TrajPAC: Towards Robustness Verification of Pedestrian Trajectory Prediction Models
This work addresses robustness verification for safe autonomous vehicles, but it is incremental as it builds on prior adversarial robustness studies.
The paper tackles the problem of ambiguous robustness definitions and incomplete verification in pedestrian trajectory prediction models by introducing formal definitions and a PAC framework for robustness verification, resulting in the evaluation of four state-of-the-art models on multiple datasets and analysis of influencing factors.

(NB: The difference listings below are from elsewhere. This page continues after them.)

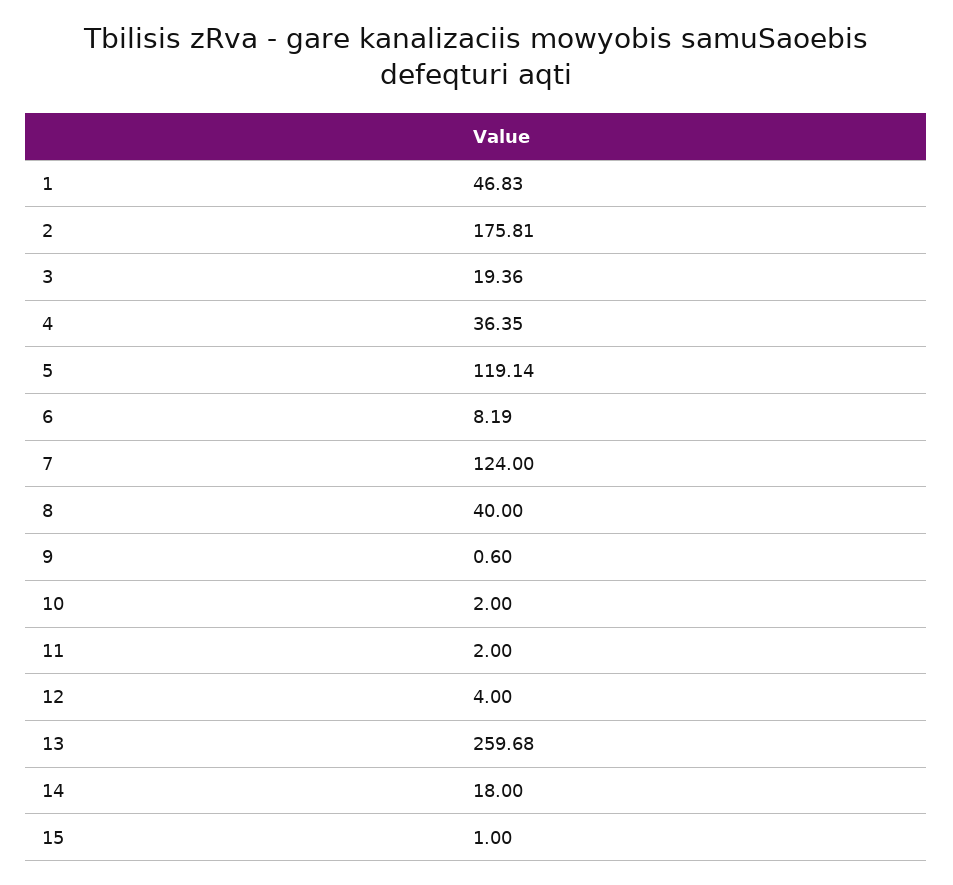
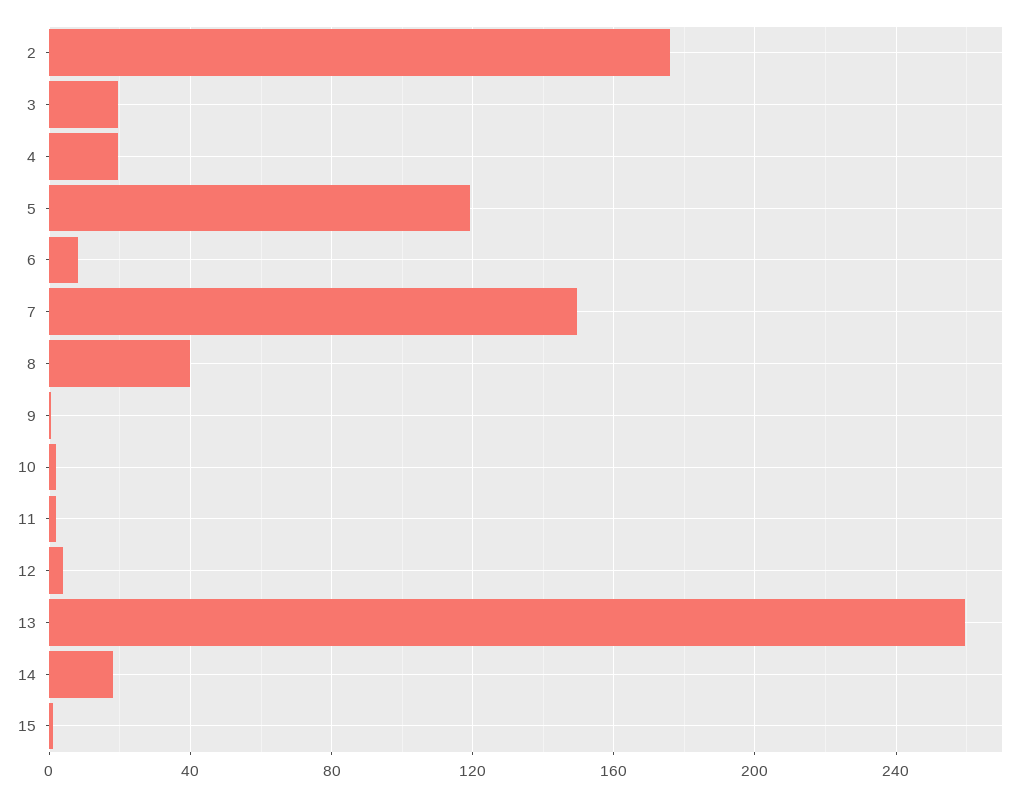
1: 46.83 -> none
4: 36.35 -> 20
7: 124 -> 150

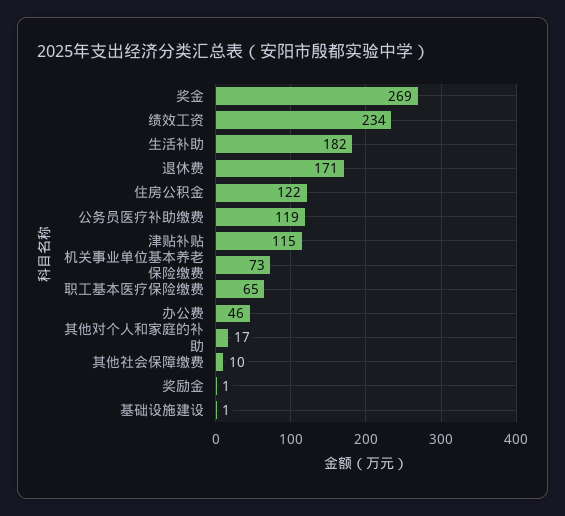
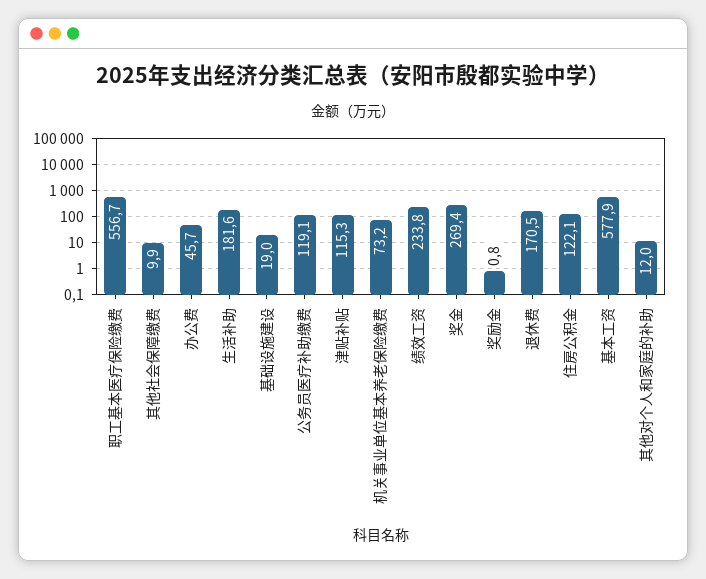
职工基本医疗保险缴费: 65 -> 556.7
其他对个人和家庭的补助: 17 -> 12
基础设施建设: 1 -> 19
基本工资: none -> 577.9

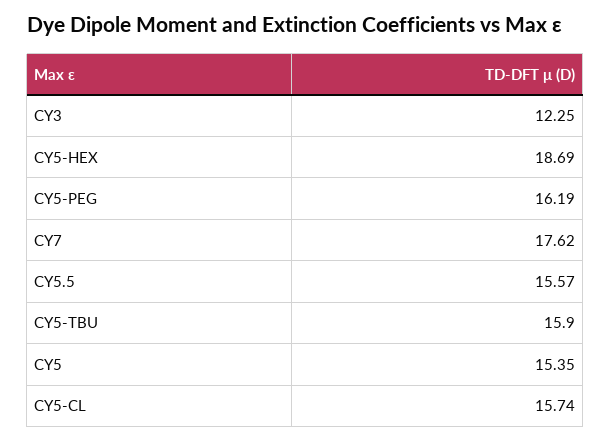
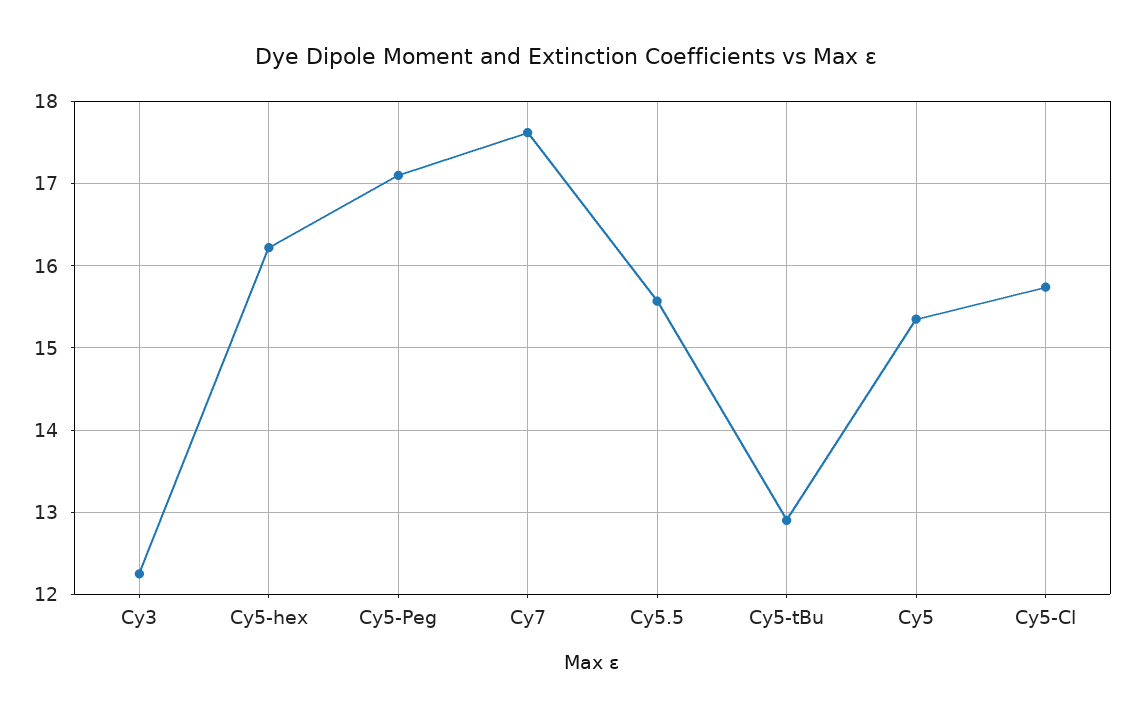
CY5-HEX: 18.69 -> 16.2
CY5-PEG: 16.19 -> 17.1
CY5-TBU: 15.9 -> 12.9

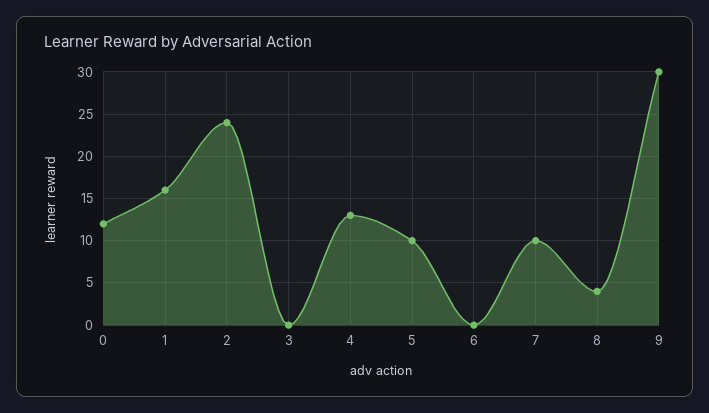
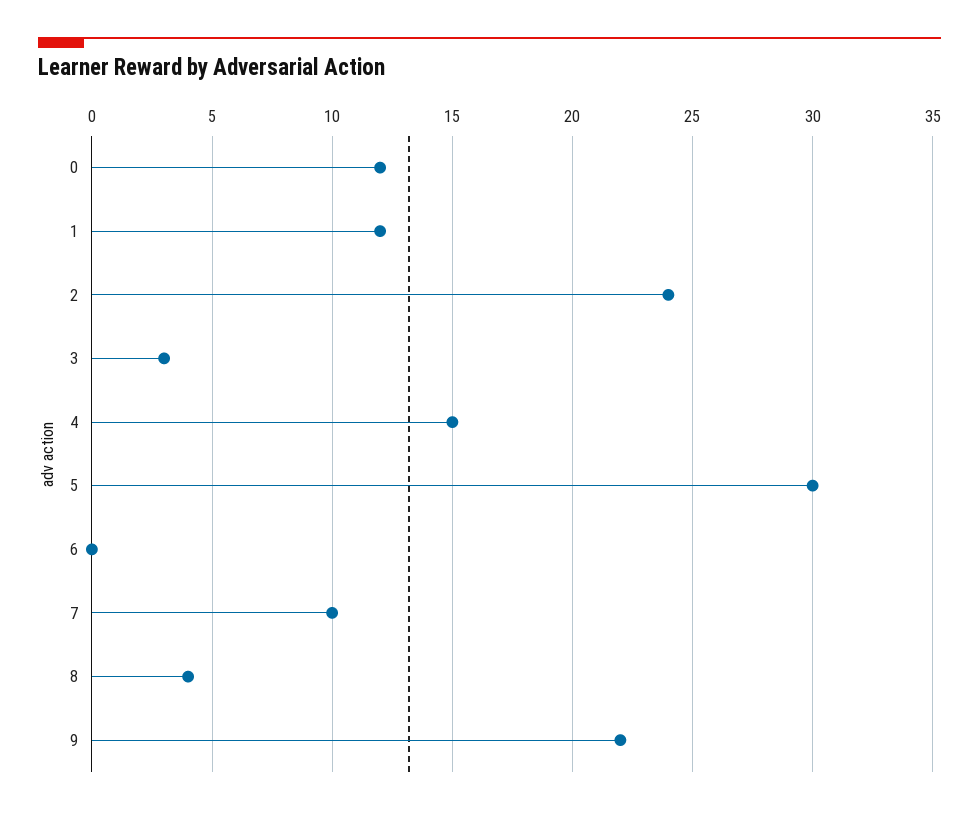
1: 16 -> 12
3: 0 -> 3
4: 13 -> 15
5: 10 -> 30
9: 30 -> 22

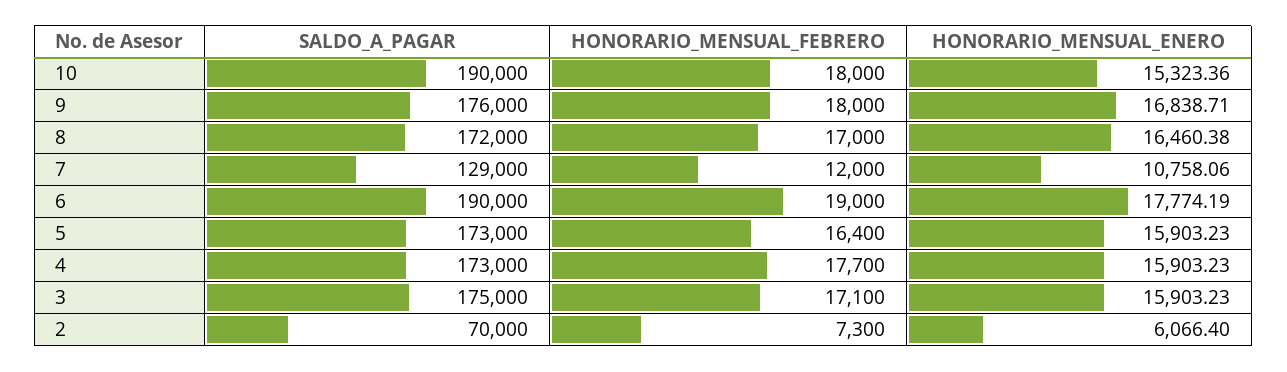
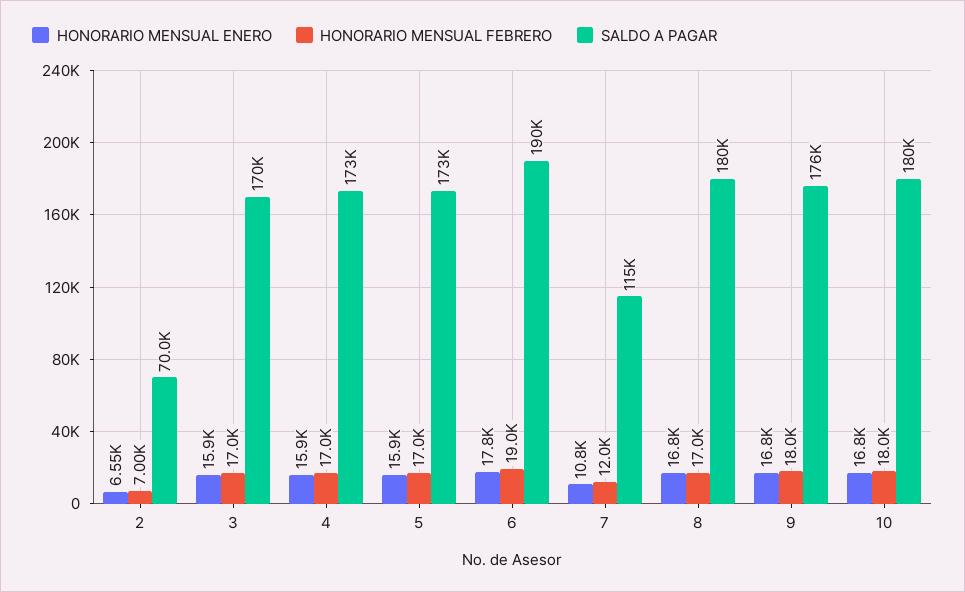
SALDO_A_PAGAR, 10: 190000 -> 180000
HONORARIO_MENSUAL_ENERO, 10: 15323.36 -> 16800
SALDO_A_PAGAR, 8: 172000 -> 180000
HONORARIO_MENSUAL_ENERO, 8: 16460.38 -> 16800
SALDO_A_PAGAR, 7: 129000 -> 115000
HONORARIO_MENSUAL_FEBRERO, 5: 16400 -> 17000
HONORARIO_MENSUAL_FEBRERO, 4: 17700 -> 17000
SALDO_A_PAGAR, 3: 175000 -> 170000
HONORARIO_MENSUAL_FEBRERO, 3: 17100 -> 17000
HONORARIO_MENSUAL_FEBRERO, 2: 7300 -> 7000
HONORARIO_MENSUAL_ENERO, 2: 6066.4 -> 6550

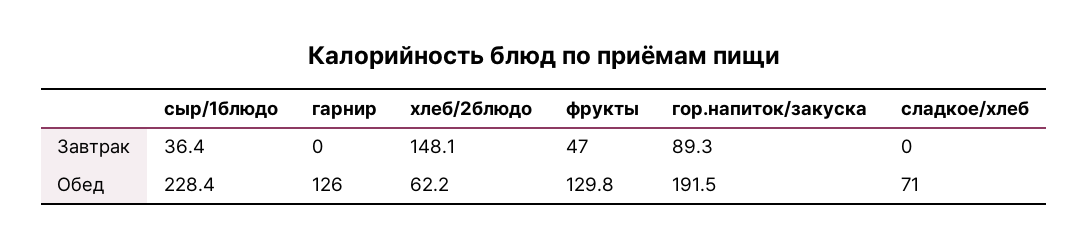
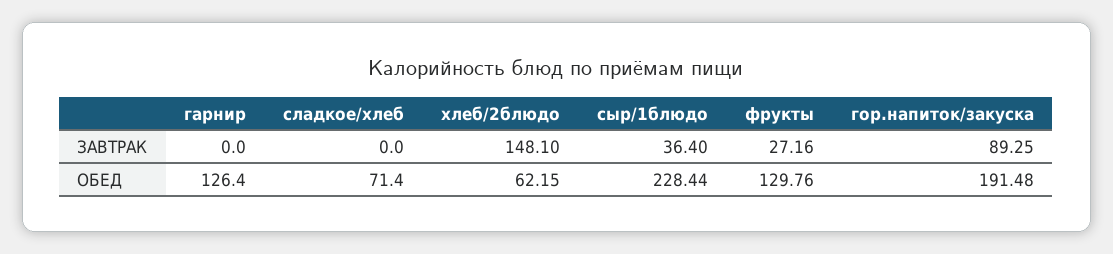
фрукты, Завтрак: 47 -> 27.16

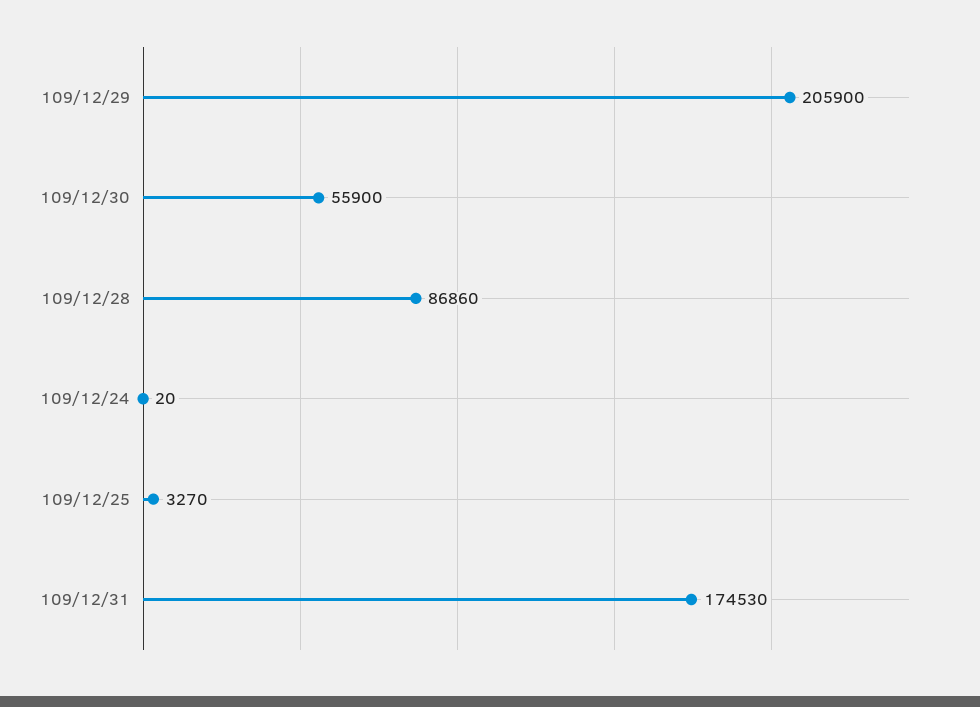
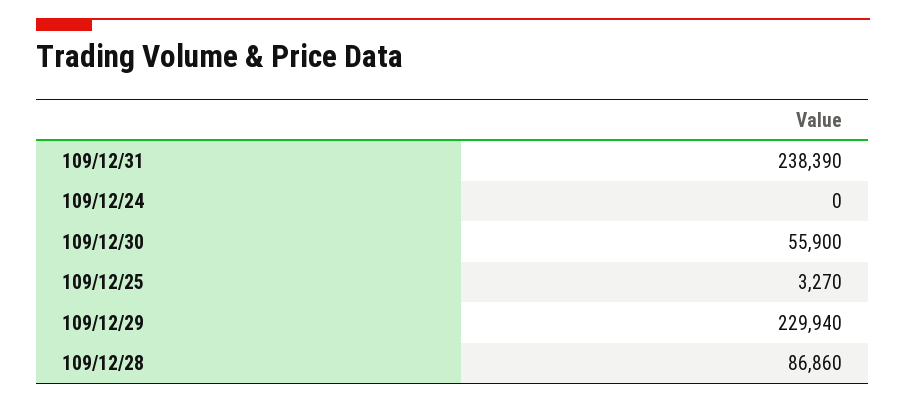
109/12/29: 205900 -> 229940
109/12/24: 20 -> 0
109/12/31: 174530 -> 238390

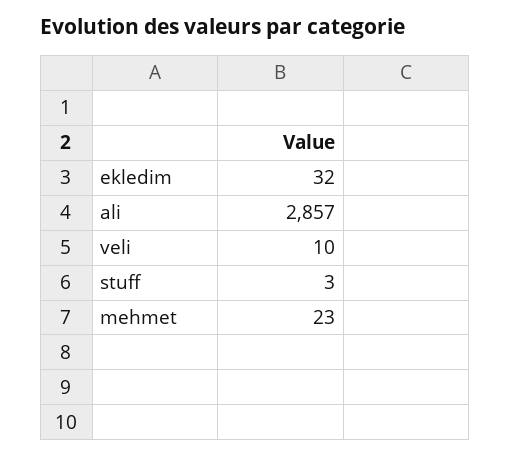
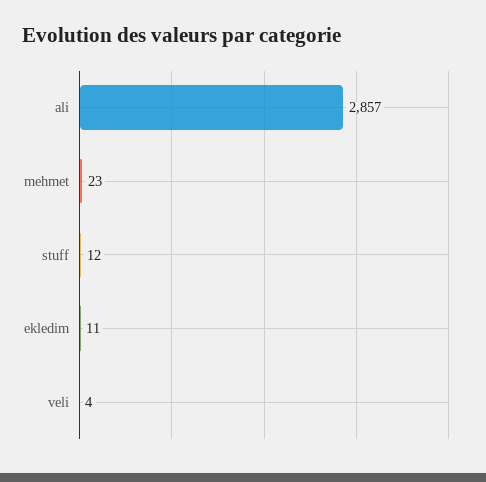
ekledim: 32 -> 11
veli: 10 -> 4
stuff: 3 -> 12

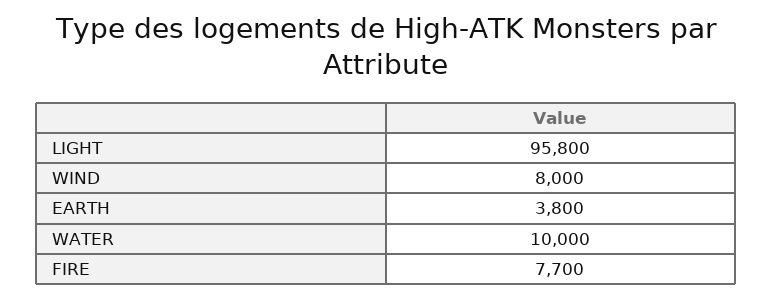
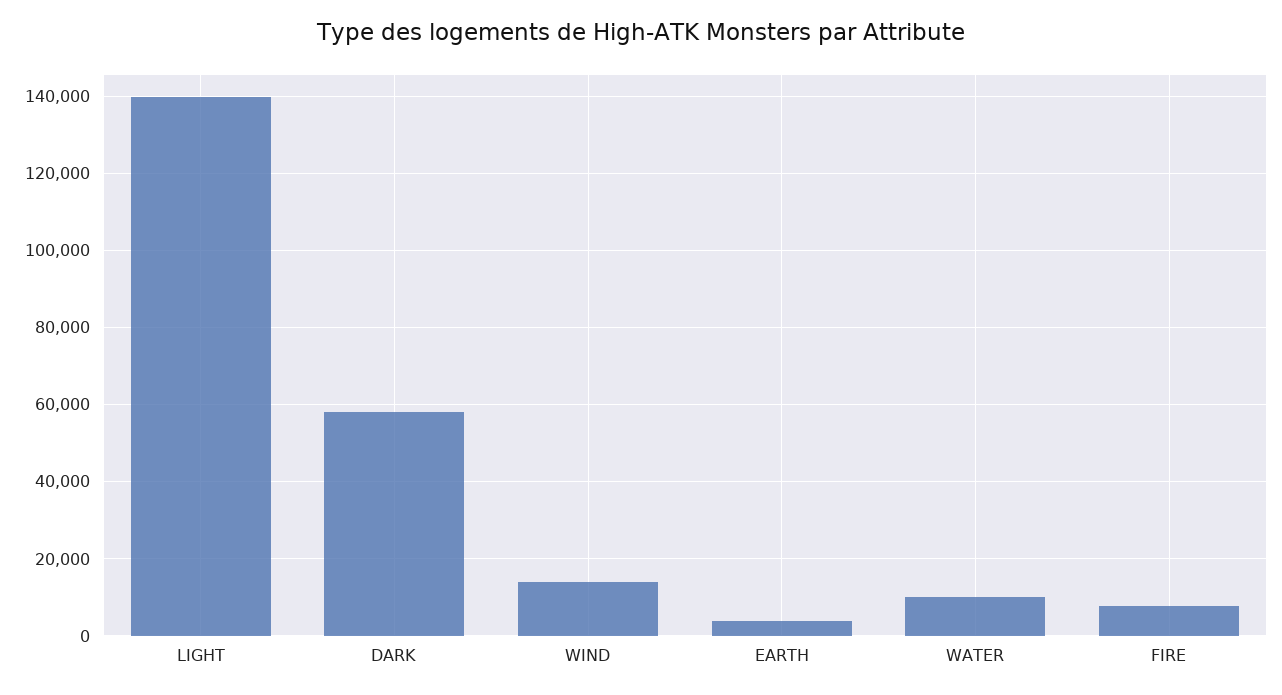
LIGHT: 95800 -> 140000
WIND: 8000 -> 14000
DARK: none -> 58000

Robust pedestrian trajectory forecasting is crucial to developing safe autonomous vehicles. Although previous works have studied adversarial robustness in the context of trajectory forecasting, some significant issues remain unaddressed. In this work, we try to tackle these crucial problems. Firstly, the previous definitions of robustness in trajectory prediction are ambiguous. We thus provide formal definitions for two kinds of robustness, namely label robustness and pure robustness. Secondly, as previous works fail to consider robustness about all points in a disturbance interval, we utilise a probably approximately correct (PAC) framework for robustness verification. Additionally, this framework can not only identify potential counterexamples, but also provides interpretable analyses of the original methods. Our approach is applied using a prototype tool named TrajPAC. With TrajPAC, we evaluate the robustness of four state-of-the-art trajectory prediction models -- Trajectron++, MemoNet, AgentFormer, and MID -- on trajectories from five scenes of the ETH/UCY dataset and scenes of the Stanford Drone Dataset. Using our framework, we also experimentally study various factors that could influence robustness performance.